__TASK OBJECTIVE__. Copy out every line of the listing in which "degrees" appears.
(MATERIAL SHOWN begins)
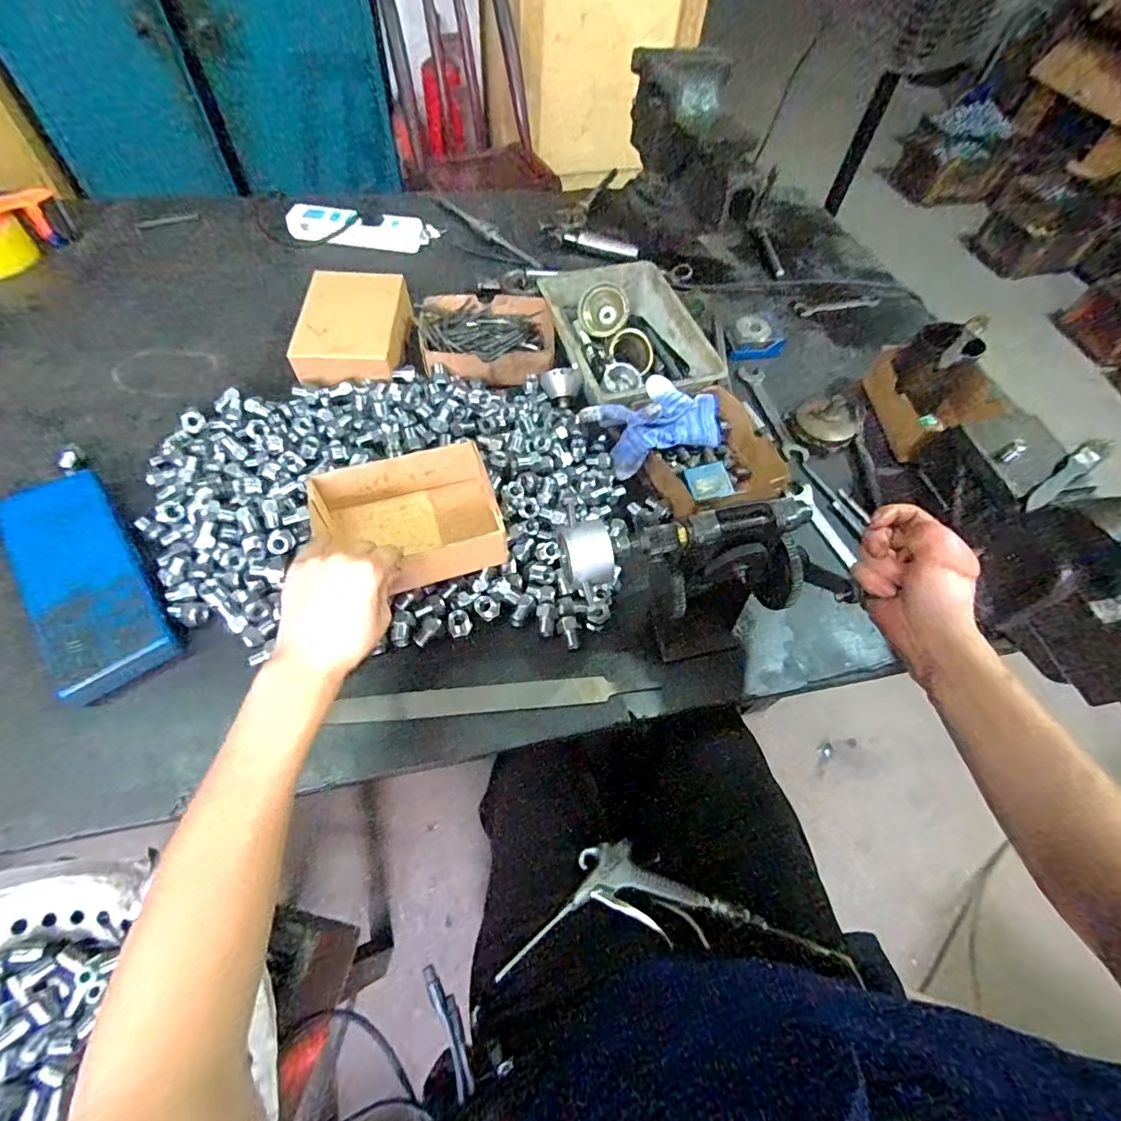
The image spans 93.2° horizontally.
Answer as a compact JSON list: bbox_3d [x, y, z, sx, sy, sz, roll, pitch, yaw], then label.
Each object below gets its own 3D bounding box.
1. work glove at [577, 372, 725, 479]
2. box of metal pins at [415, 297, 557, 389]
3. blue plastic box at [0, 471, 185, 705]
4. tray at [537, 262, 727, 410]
(MATERIAL SHOWN ends)
(MATERIAL SHOWN begins)
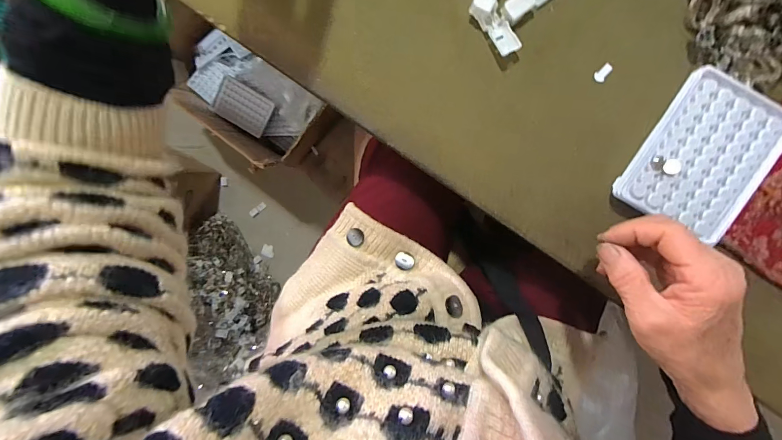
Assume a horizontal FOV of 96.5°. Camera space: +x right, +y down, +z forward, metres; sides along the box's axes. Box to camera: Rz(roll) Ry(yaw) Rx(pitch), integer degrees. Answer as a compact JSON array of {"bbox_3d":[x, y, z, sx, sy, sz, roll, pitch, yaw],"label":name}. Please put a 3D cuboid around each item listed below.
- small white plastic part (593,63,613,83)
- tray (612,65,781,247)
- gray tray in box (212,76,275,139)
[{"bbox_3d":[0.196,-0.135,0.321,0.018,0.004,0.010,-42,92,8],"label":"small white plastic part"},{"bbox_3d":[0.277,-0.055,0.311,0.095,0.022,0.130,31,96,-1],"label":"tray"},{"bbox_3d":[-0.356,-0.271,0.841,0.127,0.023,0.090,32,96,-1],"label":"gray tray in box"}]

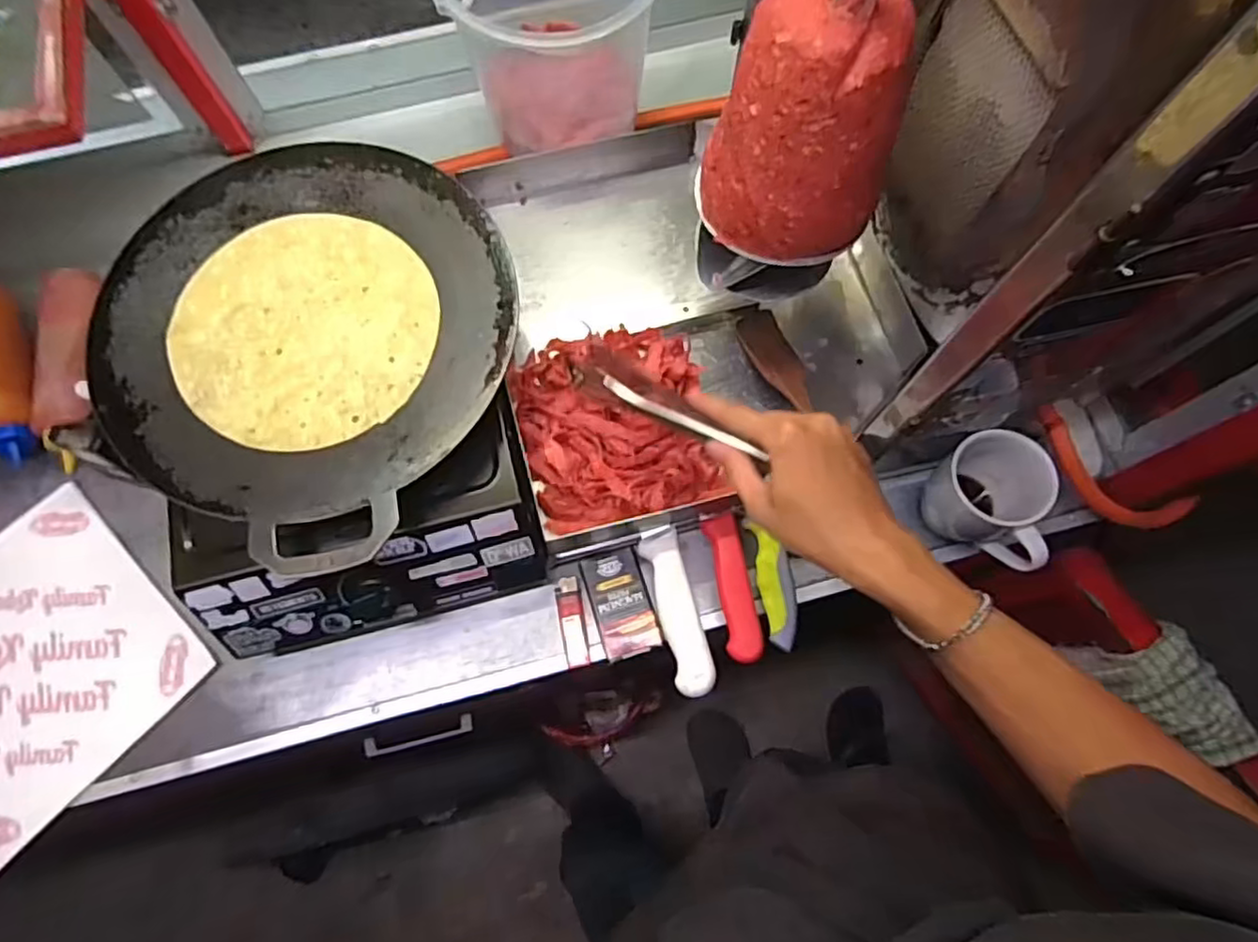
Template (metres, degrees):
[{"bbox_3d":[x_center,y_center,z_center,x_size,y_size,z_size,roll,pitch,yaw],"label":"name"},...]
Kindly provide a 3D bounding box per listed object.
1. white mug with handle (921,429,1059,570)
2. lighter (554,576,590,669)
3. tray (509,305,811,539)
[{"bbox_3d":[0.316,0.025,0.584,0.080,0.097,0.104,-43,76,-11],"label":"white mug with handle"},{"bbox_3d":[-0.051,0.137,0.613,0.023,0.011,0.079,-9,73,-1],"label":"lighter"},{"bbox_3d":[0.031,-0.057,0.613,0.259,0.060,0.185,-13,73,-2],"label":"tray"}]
(MATERIAL SHOWN ends)
__SOLUTION__.
Assume a horizontal FOV of 96.5°. Camera space: +x right, +y down, +z forward, metres; sides along the box's axes. Box to camera: Rz(roll) Ry(yaw) Rx(pitch), integer degrees. Answer as a compact JSON array of {"bbox_3d":[x, y, z, sx, sy, sz, roll, pitch, yaw],"label":name}. Please put a 3D cuboid around each item listed below.
Template (metres, degrees):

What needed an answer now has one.